Below is a code example of some ugly looking HTML that is valid, even under the 4.01 Strict Document Type:

<!DOCTYPE html PUBLIC "-//W3C//DTD HTML 4.01 Strict//EN" "https://w3.org/TR/html4/strict.dtd">
<html>
	<head>
		<meta http-equiv="Content-TyPe" content="text/html; CHARSET=utf-8" />
		<title>Testing HTML 4.01</title>
	</head>
	<body>
		<p>This is some sloppy HTML 4.01! </p
		><ol>
			<li>List item one </li
			><li>List item two </li
			><li>List item three</li>
		</ol>
	</body>
</html>

Comparatively, here is the rewrite of how it is required in XHTML 1.0 Strict:

<!DOCTYPE html PUBLIC "-//W3C//DTD XHTML 1.0 Strict//EN" "https://w3.org/TR/xhtml1/DTD/xhtml1-strict.dtd">
<html xmlns="http://www.w3.org/1999/xhtml" xml:lang="en-us" lang="en-us">
	<head>
		<meta http-equiv="content-type" content="text/html; charset=utf-8" />
		<title>Testing XHTML 1.0 Strict</title>
	</head>
	<body>
		<p>This is some clean XHTML 1.0 Strict!</p>
		<ol>
			<li>List item one</li>
			<li>List item two</li>
			<li>List item three</li>
		</ol>
	</body>
</html>

As you can see, the second example is more readable (assuming you know HTML syntax).
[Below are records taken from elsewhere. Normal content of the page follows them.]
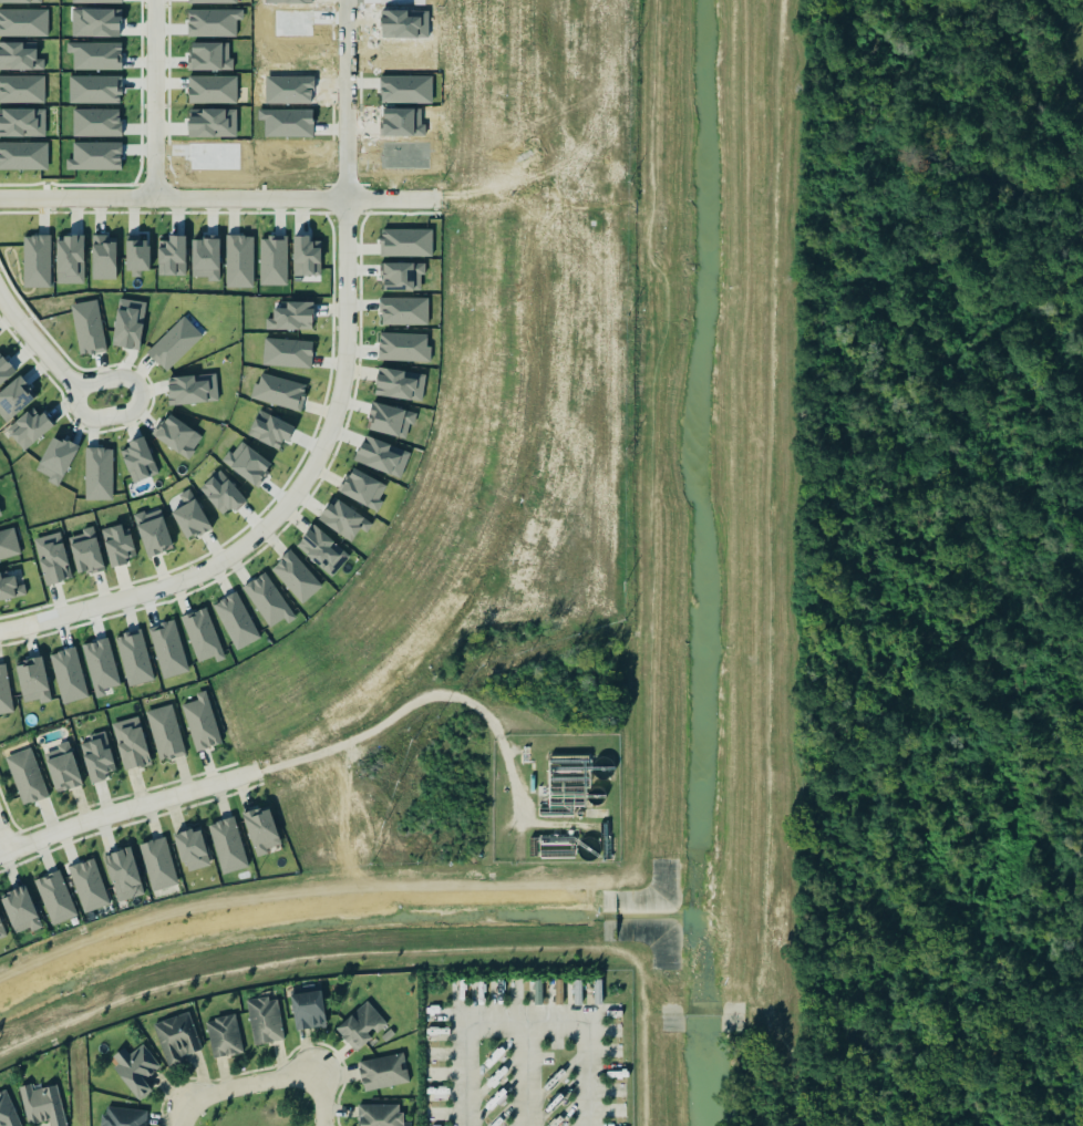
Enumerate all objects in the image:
building: (213, 21)
building: (23, 22)
building: (96, 22)
building: (229, 51)
building: (19, 56)
building: (205, 56)
building: (22, 88)
building: (95, 89)
building: (212, 89)
road: (347, 97)
road: (154, 99)
building: (22, 122)
building: (96, 122)
building: (212, 122)
building: (23, 155)
building: (95, 156)
road: (171, 198)
building: (406, 242)
building: (137, 255)
building: (172, 255)
building: (305, 256)
building: (103, 257)
building: (205, 258)
building: (69, 259)
building: (36, 260)
building: (239, 260)
building: (273, 260)
building: (403, 275)
building: (404, 311)
building: (292, 316)
building: (128, 323)
building: (88, 327)
building: (174, 343)
building: (403, 346)
building: (287, 352)
road: (55, 354)
building: (5, 369)
building: (399, 383)
building: (192, 388)
building: (279, 391)
building: (14, 397)
building: (389, 419)
building: (29, 428)
building: (270, 430)
building: (175, 435)
building: (382, 455)
building: (56, 459)
building: (138, 460)
building: (251, 464)
road: (310, 468)
building: (98, 473)
building: (364, 489)
building: (222, 492)
building: (0, 514)
building: (190, 516)
building: (344, 518)
building: (153, 532)
building: (8, 543)
building: (118, 544)
building: (322, 550)
building: (87, 552)
building: (52, 558)
building: (296, 576)
building: (10, 587)
building: (268, 599)
building: (236, 620)
building: (202, 635)
building: (168, 648)
building: (134, 657)
building: (100, 665)
building: (68, 674)
building: (33, 679)
building: (5, 691)
road: (424, 694)
building: (201, 722)
building: (165, 732)
building: (131, 743)
building: (97, 755)
building: (63, 768)
building: (26, 776)
road: (128, 808)
road: (553, 823)
building: (261, 830)
road: (4, 839)
building: (228, 844)
building: (191, 848)
building: (158, 863)
building: (123, 874)
building: (88, 885)
building: (55, 897)
building: (20, 909)
building: (2, 930)
building: (577, 991)
building: (597, 991)
building: (308, 1009)
road: (526, 1019)
building: (265, 1020)
building: (361, 1026)
building: (224, 1036)
building: (177, 1038)
building: (135, 1068)
building: (383, 1071)
road: (526, 1072)
road: (264, 1083)
building: (42, 1104)
building: (7, 1111)
building: (379, 1115)
building: (123, 1116)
Everything (aside from Doctype) is lowercase, and everything that is begun is properly finished, and in the right order. This is not only easier to pick through, it saves a browser the guess-work of where each closing tag is supposed to go. For instance, an open <li> can be closed at the end of the line, but it's also possible to nest things within list items.
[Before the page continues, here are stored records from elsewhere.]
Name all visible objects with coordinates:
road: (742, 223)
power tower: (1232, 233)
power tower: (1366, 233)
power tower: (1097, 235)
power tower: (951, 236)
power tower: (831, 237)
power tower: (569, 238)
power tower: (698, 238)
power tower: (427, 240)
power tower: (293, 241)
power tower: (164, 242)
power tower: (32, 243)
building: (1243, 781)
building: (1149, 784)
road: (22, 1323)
A browser doesn't know until it reaches the next opening tag whether it should close the previous tag or leave it open. So, there is confusion not just for a person reading the code, but for the actual rendering of the page. Implicitly, this extra necessary logic causes longer loading times, despite the extra bytes it may take to type a closing tag each time. Clean code renders faster, period. For more evidence on that, check out this article (not the site's code).

Self-Terminate:

At the end of Terminator 2, Arnold says "I cannot self-terminate." In the case of XHTML though, it's a good thing. If everything that starts needs to have a finish, then there are a few spots in which HTML, even when well-formed, has a few problems. In the example above, there is one such spot in the meta describing content type.
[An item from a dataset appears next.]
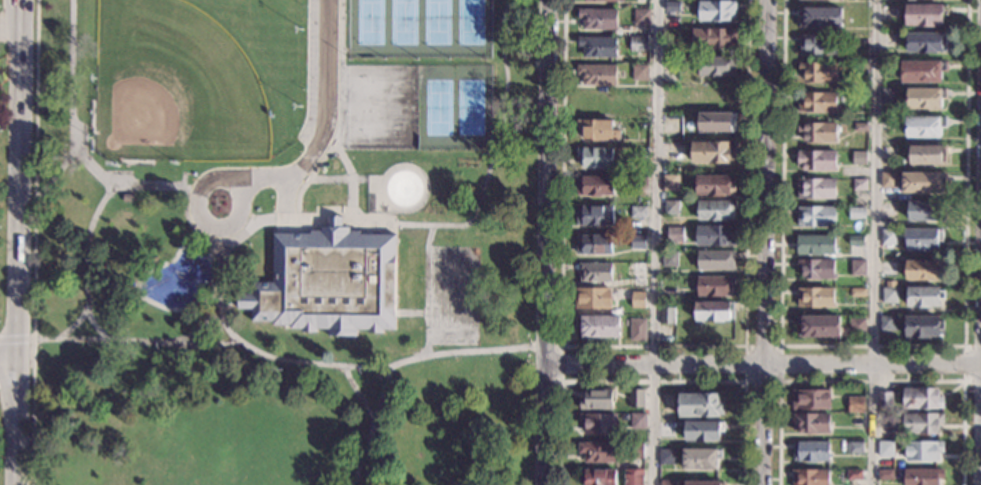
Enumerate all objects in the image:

In HTML, it ends with a ">" meaning that technically it would still be open. XHTML fixes this by self-terminating the line with a trailing slash "/>". Other such tags include img, br, and hr - all typically left "open" in HTML, that are now self-terminating in XHTML. This makes it much easier to read for me personally, knowing everytime there's a trailing slash, it's the end of the tag.

Summary

So, laying aside the whole argument over whether to serve it as text/html or application/xhtml+xml, I prefer XHTML because of the inherent rigidity required for it to validate. This of course isn't to say that HTML can't be written with the same standard in mind, it's just not required. Make sure you don't get me wrong, or think I'm advocating XHTML the de facto way.

This isn't some sort of elitist attitude. I certainly acknowledge the fact that HTML can be just as semantic and structured as XHTML. Roger Johansson and Robert Nyman are experts in web development, and both make great use of HTML 4.01 Strict. They both properly close everything, and make use of lowercase code. Robert even wrote an article about it here. Roger is clearly passionate about proper closing of tags, as seen in his article here.

Doug Bowman, another legend in the field, makes use of XHTML 1.0 Strict, but serves it as text/html, no big deal. I can see the logic on each side of the arguement in wanting to cater to older browsers, etc. If you've visited my site in IE, you've no doubt seen my attempt at humor within conditional tags, and so I reveal some of my biases against Microsoft there.

So, let's get to the point. Have we solved any great mysteries here today? No. Is this article to prove that one Doctype is better than another? No. I just wanted to give a brief overview of what drew me to XHTML initially, and why I still prefer to use it. The basic point it, no matter what you choose, stick to it. Don't mix and match, and please keep tags lowercased and terminated.